I agree...the are good. I have the 35mm and the 50mm. Impressive glass especially for the money. I have had my issue with them, but I sorted it out and they are keepers. It is interesting that sigma doesn't plan on making an 85mm or a 135mm. It's downright strange. I think photographers would gobble them up. 
I do not plan on buying this new zoom, I have those focal lengths covered to my satisfaction....but I can see street photographers loving this thing!


----------



## StudentOfLight (Jul 19, 2015)

dilbert said:


> BeenThere said:
> 
> 
> > MTF charts available at Sigma Rumors. Wide open, looks similar to the art primes wide open.
> ...


Why don't they label their MTF diagrams? 

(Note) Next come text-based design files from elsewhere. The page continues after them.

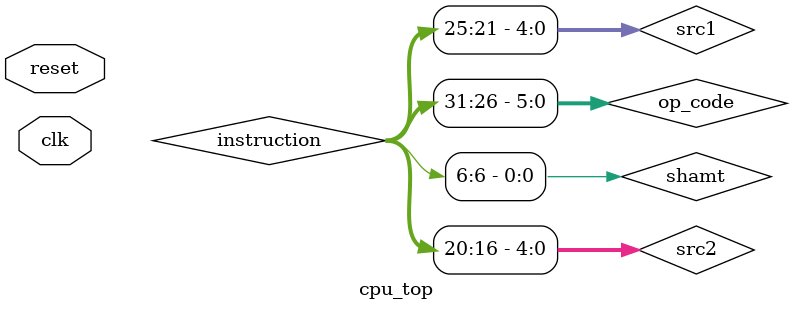
<source format=v>
module cpu_top(clk, reset);
input  clk, reset;

reg [31:0] pc;
wire [31:0] instruction,mem_data,branch;
wire [4:0] src1, src2, dst,ALU_con,reg_data;
wire [5:0] op_code, func6;
wire ins_mem_wr_en,res_reg_mux,reg_file_wr_en,res_alu_mux,res_mem_mux,data_mem_wr_en,res_branch_mux,flag,Eh,Eb;
wire [31:0]data1,data2,alu_result,mux_out1,mux_out2,mux_out3,sign;

always @(posedge clk)
begin
	if (reset) pc = 0;
	else if (ins_mem_wr_en) pc={6'b0,instruction[25:0]};
	else
  	 pc <= mux_out3 + 1;
end
memory inst_memory(instruction,0,pc[9:0],0,clk,0,0);
assign src1 = instruction[25:21];
assign src2 = instruction[20:16];
assign dst = instruction[15:11];
assign op_code = instruction[31:26];
assign shamt = instruction[10:6];
assign func6 = instruction[5:0];

Adder add(branch,pc,sign);
control_unit con(ins_mem_wr_en,res_reg_mux,reg_file_wr_en,res_alu_mux,ALU_con,res_mem_mux,data_mem_wr_en,res_branch_mux,op_code,func6,reset,flag,Eh,Eb);
reg_mux m(reg_data,src2,dst,res_reg_mux);
reg_file register_file(data1,data2,mux_out2,src1,src2,reg_data,reg_file_wr_en,clk,Eh,Eb);
sign_extend ex(sign,instruction[15:0]);
mux multiplixer1(mux_out1,data2,sign,res_alu_mux);
ALU alu_unit(alu_result,flag,data1,mux_out1,ALU_con);
mux multiplixer2(mux_out2,mem_data,alu_result,res_mem_mux);
mux multiplixer3(mux_out3,pc,branch,res_branch_mux);


memory data_memory(mem_data,data2,alu_result [9:0],data_mem_wr_en,clk,Eh,Eb);
endmodule

</source>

What do the green lines represent? MTF 30 or MTF40, Surely can't be MTF 50???


----------



## kubelik (Jul 20, 2015)

Ripley said:


> If the IQ of the 24-35A is identical to the 24A and 35A at f2, the question becomes whether or not one needs the additional stop of light or the convenience of the zoom.
> 
> For event shooters with multiple bodies, the consideration could be whether or not to forfeit 35-70mm at f2.8 to gain a stop of light at 24-35mm.
> 
> I'm looking forward to the reviews!



I'd totally give up the 35-70 f/2.8 range for even shooting and use this instead. I'd pair it with a second body with the 85 f/1.8 mounted; I think that would do pretty much everything I need in most dark venues.


----------



## Ripley (Jul 22, 2015)

kubelik said:


> Ripley said:
> 
> 
> > If the IQ of the 24-35A is identical to the 24A and 35A at f2, the question becomes whether or not one needs the additional stop of light or the convenience of the zoom.
> ...



A Sigma 85A f1.4 would be the icing on the cake.


----------



## AcutancePhotography (Jul 22, 2015)

dilbert said:


> I wonder if Sigma are deliberately designing to hit a price point in the $900-$999 range here?
> 
> 24/1.4 Art - $849
> 24-105/4 Art - $899
> ...



From a marketing standpoint, there is a huge difference between a product that costs $999 and one that costs $1000.


----------



## AcutancePhotography (Jul 22, 2015)

beckstoy said:


> I'm really not sure why they went with this lens after releasing such amazing 24 and 35 primes. Wouldn't they have taken more market share away from Canon with a 135 or 85 f1.4 Art?
> 
> If they have a great 85 ART, I'll sell my EF 85 1.2L II - their ART lenses are just that good.



If Sigma comes out with a good 135mm, it will be a "take my money" moment for me. That would be sweet!


----------